In the next article published in the Special Issue, Qu et al. [14] reviewed the progress
made in the field of mechanochemically prepared LDHs. Although liquid phase approaches
for LDH synthesis are being used more frequently, LDH preparation by mechanochemical
methods often results in the formation of LDH materials of advanced properties, which
are useful in adsorption and catalytic processes. These features include high surface
chemical activity and abundant surface defects. Concerning these issues, the growing
utilization of this synthetic method can be predicted in the future. The authors also
discuss that certain mechanochemical processes lead to the formation of agglomerated
LDHs, while primary particles of nanoscale size distribution can be obtained by using
additives during the top-down synthetic procedures. This review is an excellent collection
of the scientific information released recently in the relevant literature and it
may provide a stimulus for future projects in the field.
An excellent contribution dealing with the design of surface-modified Mg/Al-LDH particles
and their use for nucleic acid delivery was received from Wu and his co-workers [9].
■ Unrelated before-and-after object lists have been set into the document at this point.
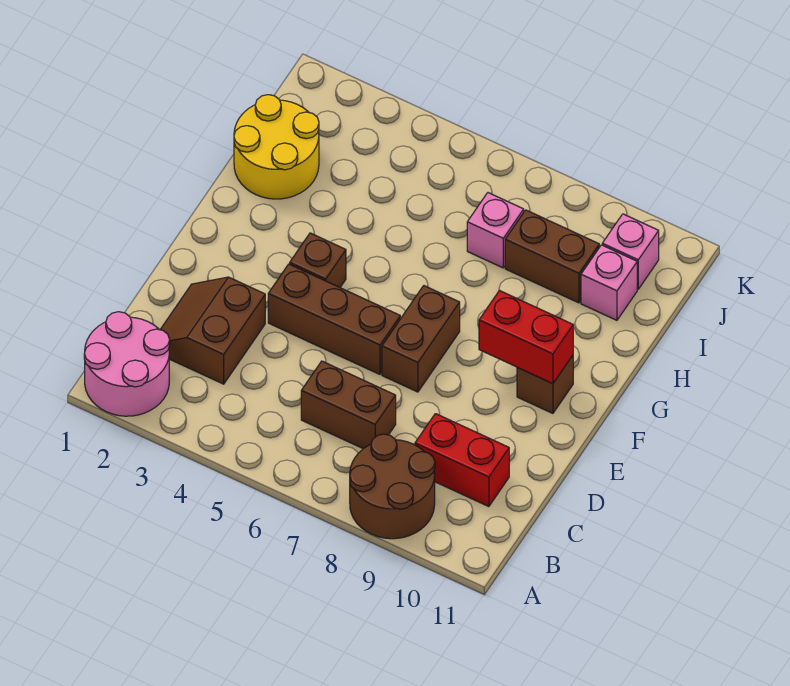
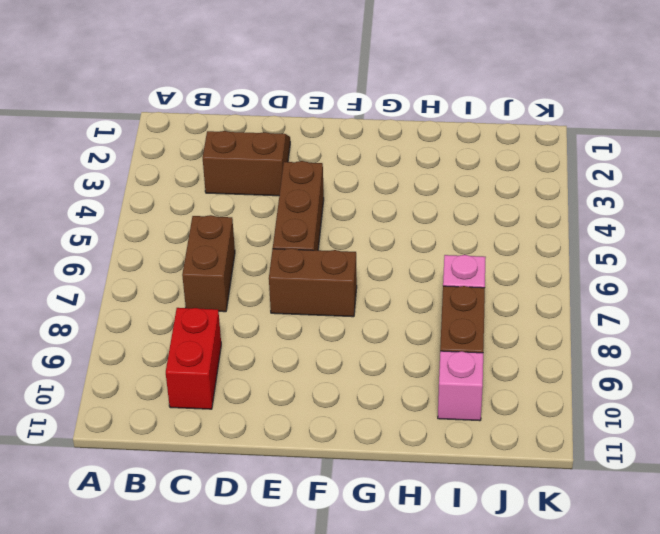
none -> pink 2x2 round brick [84,312,170,416]
none -> brown 2x2 round brick [350,434,435,539]
none -> brown 1x1 brick [290,233,346,287]

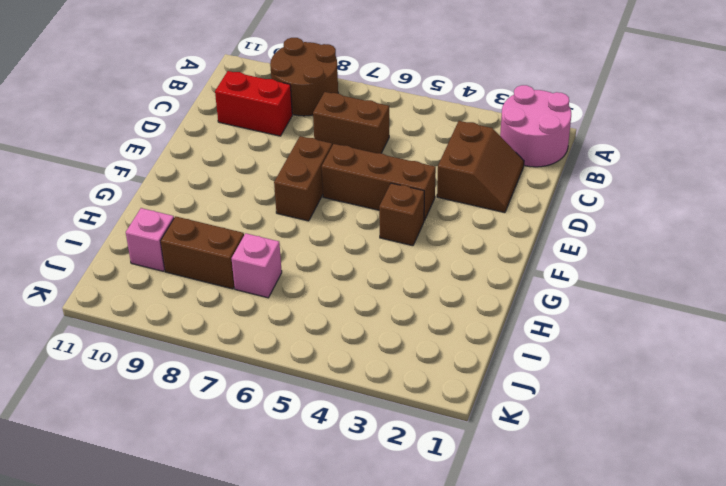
none -> brown 1x1 brick [517,355,573,413]
none -> yellow 2x2 round brick [234,95,319,199]
none -> pink 1x1 brick [602,214,659,289]

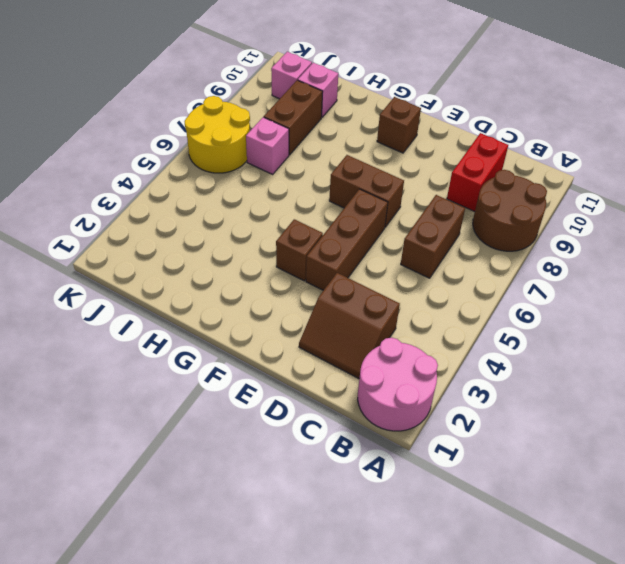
yellow 2x2 round brick [185,96,250,173] -> yellow 2x2 round brick moved to [234,95,319,199]
none -> red 1x2 brick [479,290,573,384]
To improve the colloidal stability of the system, the LDH’s outer surface was coated
with bovine serum albumin, a strongly adsorbing natural polyelectrolyte. The delivery
efficiency was assessed and compared to that of a spherical inorganic particle of
different composition. The results unambiguously revealed that both particles are
able to quickly deliver the target molecules into cells, and these systems are promising
candidates for the development of effective immunotherapy methods for cancer treatment.
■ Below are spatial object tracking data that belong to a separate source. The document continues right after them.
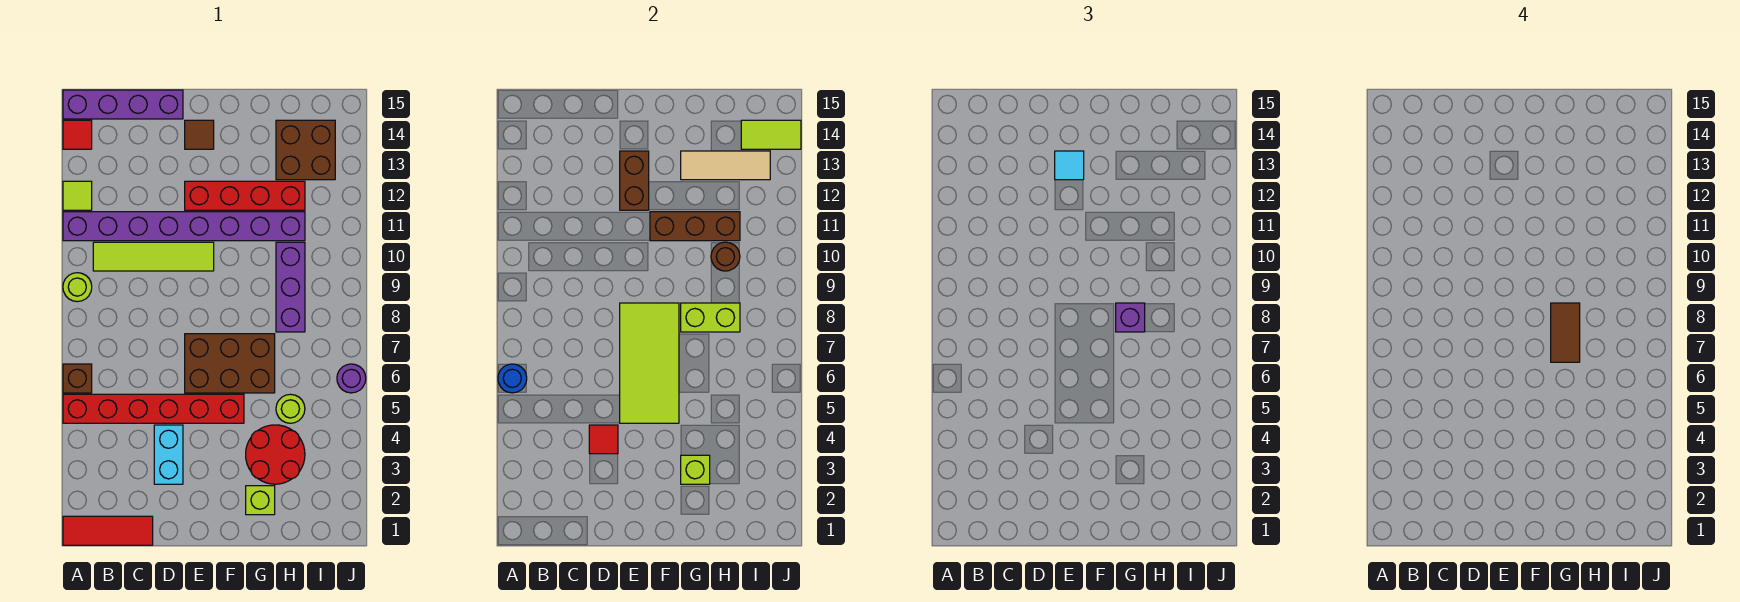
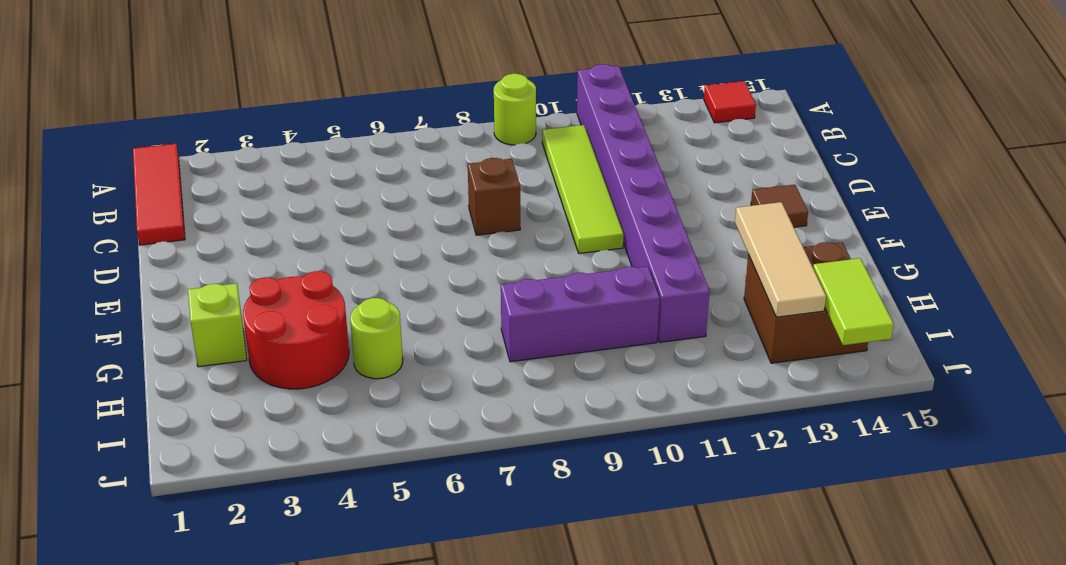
brown 1x1 brick [468,158,520,235] -> brown 1x1 brick moved to [63,364,92,393]
none -> red 1x6 brick [63,394,244,423]
none -> lime 1x1 tile [63,181,92,210]
none -> purple 1x4 brick [63,90,183,119]
none -> cyan 1x2 brick [154,425,183,484]

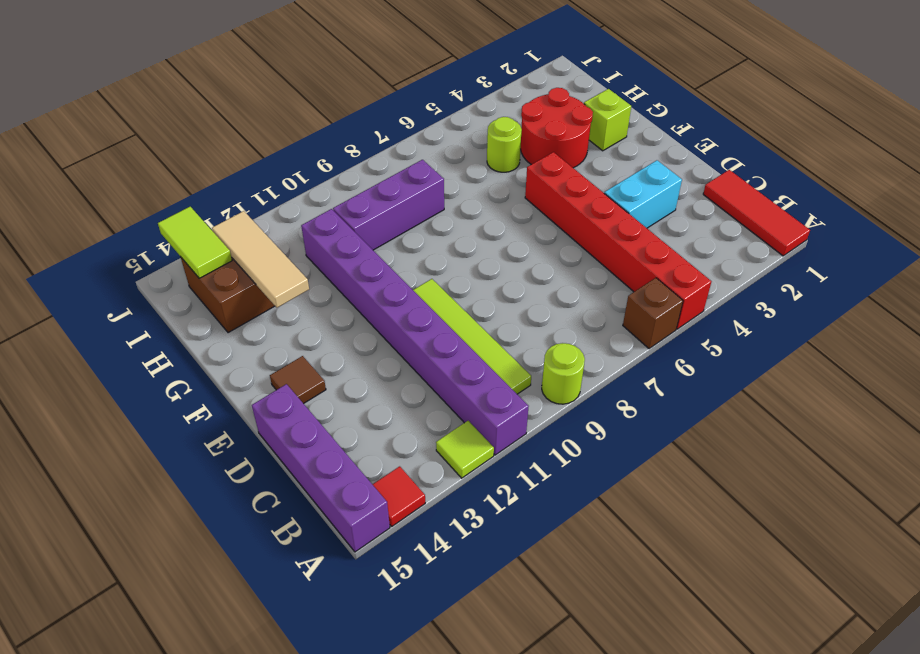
none -> brown 2x3 brick [185,334,275,393]
none -> red 1x4 brick [185,181,305,210]
none -> purple 1x1 round brick [337,364,366,393]
none -> blue 1x1 round brick [498,364,527,393]

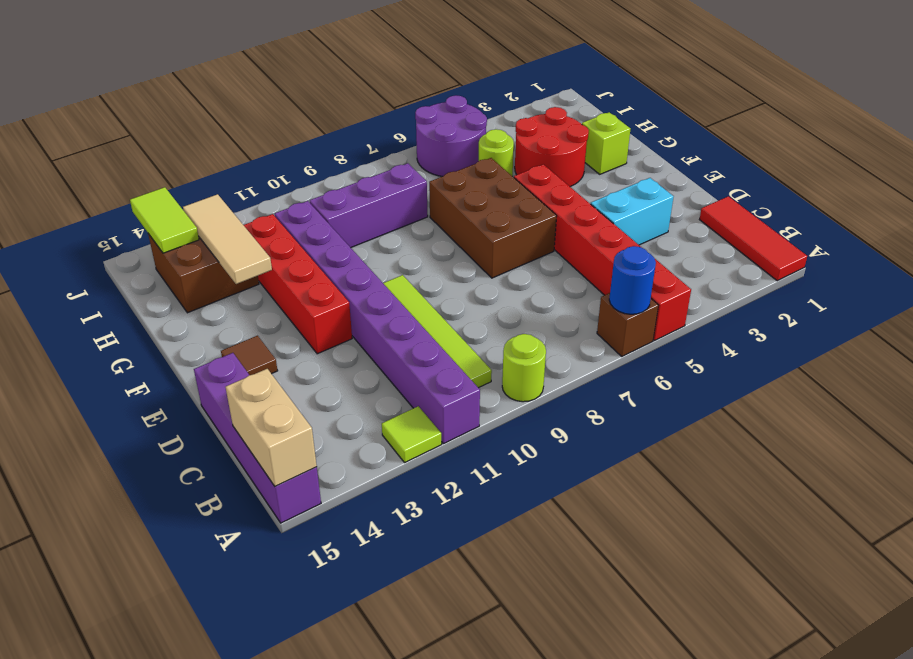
tan 1x2 brick [226,369,317,486] -> none
purple 2x2 round brick [415,95,487,177] -> purple 1x1 round brick [337,364,366,393]
none -> red 1x1 tile [63,120,92,149]
none -> red 1x1 tile [589,425,618,454]
none -> lime 2x4 tile [620,303,679,423]
none -> brown 1x2 brick [620,151,649,210]

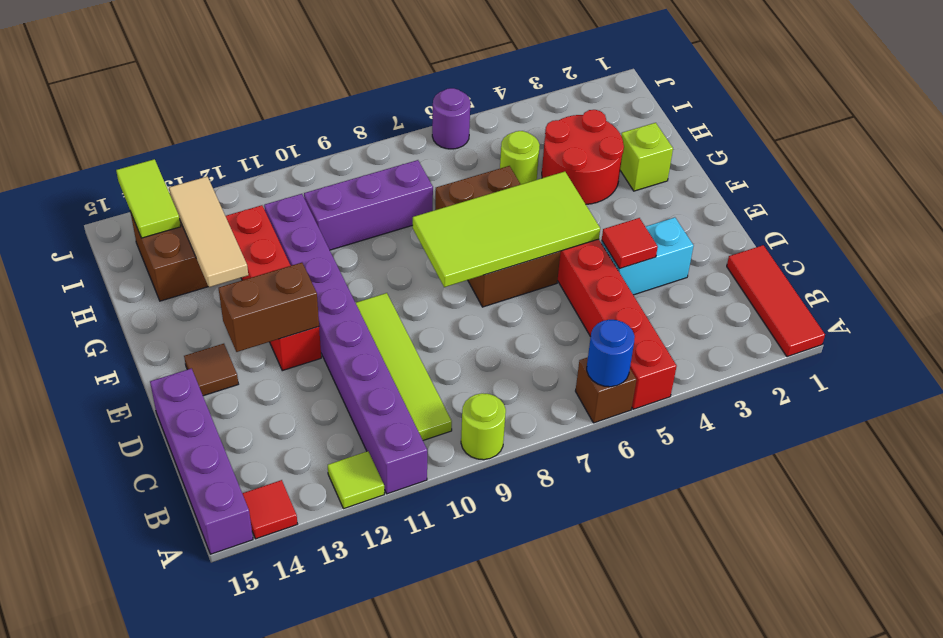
none -> brown 1x3 brick [650,212,740,241]
none -> lime 1x1 brick [681,455,710,484]
none -> lime 1x2 brick [681,303,740,332]
none -> brown 1x1 round brick [711,242,740,271]

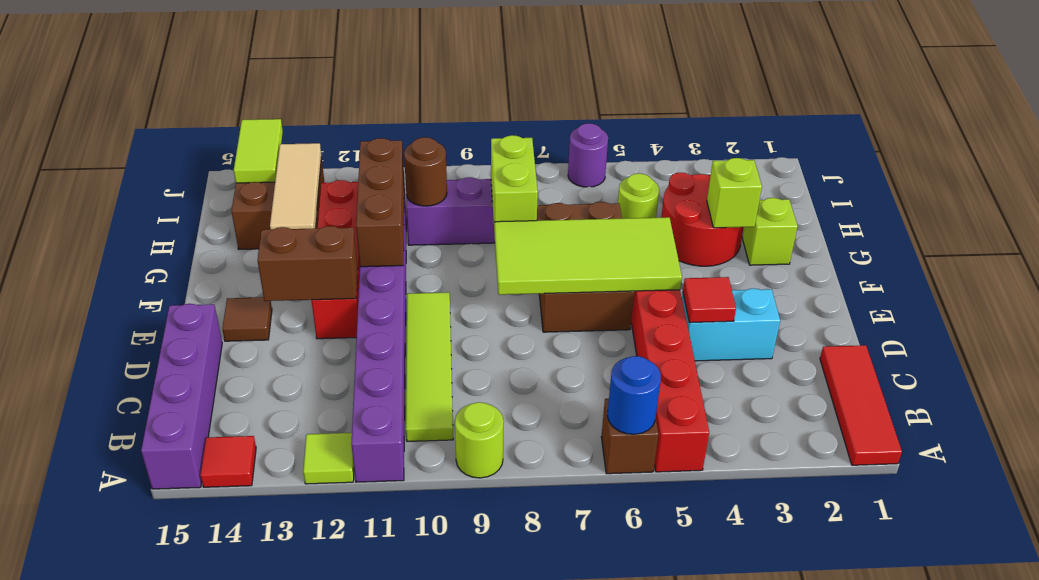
none -> cyan 1x1 tile [1055,151,1084,180]
none -> purple 1x1 brick [1116,303,1145,332]
none -> brown 1x2 tile [1551,303,1580,362]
Such an application of LDH-based materials possesses huge potential in other biomedical
treatments too, as has already been indicated by the growing research activity in
the field of LDH-based delivery systems.
The last paper included in this Special issue, submitted by Borges et al. [10], is
concerned with a different, but also biorelevant topic, namely, the synthesis and
characterization of sustainable fertilizers based on Mg/Al- and Mg/Fe-LDH materials.
The importance of this topic comes from the fact that new products or methods should
be developed to improve nutrient management, which becomes especially important for
environmental resilience. A mechanochemical method was used to prepare LDHs doped
with dipotassium hydrogen phosphate, and the structure of the obtained composites
was studied in detail with well-chosen methods. This approach led to the development
of excellent slow-release compounds for potassium (K) and phosphate (P). The release
properties of P were further improved by adding carboxymethylcellulose during the
mechanochemical synthesis. The results give useful indications for the further design
of P/K fertilizers with advanced releasing features, to be used in the agriculture
sector.
In conclusion, the contributions of this Special Issue of Nanomaterials entitled ‘Layered
Double Hydroxide-Based Nanomaterials—From Fundamentals to Applications’ cover a wide
range of LDH-related topics. One could learn about novel synthetic methods, strategies
for surface modifications, immobilization of biomolecules, catalytic performance of
LDH-based composites, and their energy-related applications as electrode materials.
It is certain that the goal of the Special Issue has been achieved, since the recent
progress in a wide range of LDH-related topics was covered by the articles, which
were received from excellent research groups with activity in the field of LDH chemistry.
The guest editor believes that by reading these contributions, inspiration for future
research will be given to LDH scientists working in any discipline.